You say that as if they "understand" and, as actual usage has shown us, if they're perfectly comfortable making up whole function names I'm super confident a little nuance of "what type is this?" is not going to stand in their way of just placating the requestor

pseudony 2 months ago

Ownership models like Rust require a grester ability for holistic refactoring, otherwise a change in one place causes a lifetime issue elsewhere. This is actually exactly what LLM's are doing the worst at.

Beyond that, a Python with something like lifetimes implies doing away with garbage-collection - there really isn't any need for lifetimes otherwise.

What you are suggesting has nothing to do with Python and completely misses the point of why python became so widely used.

The more general point is that garbage collection is very appealing from a usability standpoint and it removes a whole class of errors. People who don't see that value should look again at the rise of Java vs c/c++. Businesses largely aren't paying for "beautiful", exacting memory management, but for programs which work and hopefully can handle more business concerns with the same development budget.

  • pjmlp 2 months ago

    While I go into another direction in a sibling comment, lifetimes does not imply not needing garbage collection.

    On the contrary, having both allows the productivity of automatic resource management, while providing the necessary tooling to squeeze the ultimate performance when needed.

    No need to worry about data structures not friendly to affine/linear types, Pin and Phantom types and so forth.

    It is no accident that while Rust has been successful bringing modern lifetime type systems into mainstream, almost everyone else is researching how to combine linear/affine/effects/dependent types with classical automatic resource management approaches.

  • vlovich123 2 months ago

    Rust lifetimes are generally fairly local and don’t impact refactoring too much unless you fundamentally change the ownership structure.
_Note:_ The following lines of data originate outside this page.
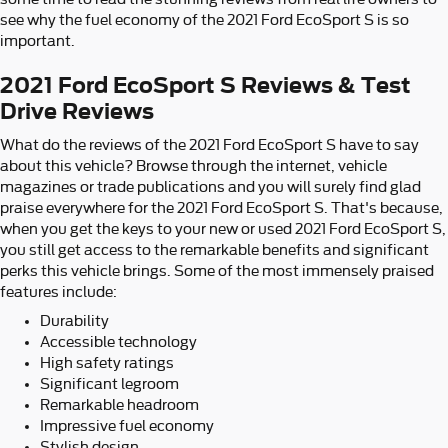
see why the fuel economy of the 2021 Ford EcoSport S is so
important.
2021 Ford EcoSport S Reviews & Test
Drive Reviews
What do the reviews of the 2021 Ford EcoSport S have to say
about this vehicle? Browse through the internet, vehicle
magazines or trade publications and you will surely find glad
praise everywhere for the 2021 Ford EcoSport S. That's because,
when you get the keys to your new or used 2021 Ford EcoSport S,
you still get access to the remarkable benefits and significant
perks this vehicle brings. Some of the most immensely praised
features include:
Durability
Accessible technology
High safety ratings
Significant legroom
Remarkable headroom
Impressive fuel economy
Stylish design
    Also a reminder that Rc, Arc, and Box are garbage collection. Indeed rust is a garbage collected language unless you drop to unsafe. It’s best to clarify with tracing GC which is what I think you meant.

oivey 2 months ago

I mean, why not just write Rust at that point? Required static typing is fundamentally at odds with the design intent of the language.

  • trealira 2 months ago

    A lot of people want a garbage collected Rust without all the complexity caused by borrow checking rules. I guess it's because Rust is genuinely a great language even if you ignore that part of it.

    • logicchains 2 months ago

      Isn't garbage collected Rust without a borrow checker just OCaml?

      • johnisgood 2 months ago

        Pretty much, I would say, in fact, I like OCaml better if we put the borrow checker aside.

    • Elucalidavah 2 months ago

      > a garbage collected Rust

      By the way, wouldn't it be possible to have a garbage-collecting container in Rust? Where all the various objects are owned by the container, and available for as long as they are reachable from a borrowed object.

    • spookie 2 months ago

      D and Go exist.

      There are alternatives out there

  • tgv 2 months ago

    Not only that: Rust is considerably faster and more reliable. Since you're not writing the code yourself, Rust would be an objectively better choice.

    Who are we trying to fool?

poulpy123 2 months ago

Why would you want a fully typed, with ownership model python ? Especially if you consider that backward compatibility is useless ?

throwaway48476 2 months ago

I would like an optionally garbage collected version of rust for less performance critical parts.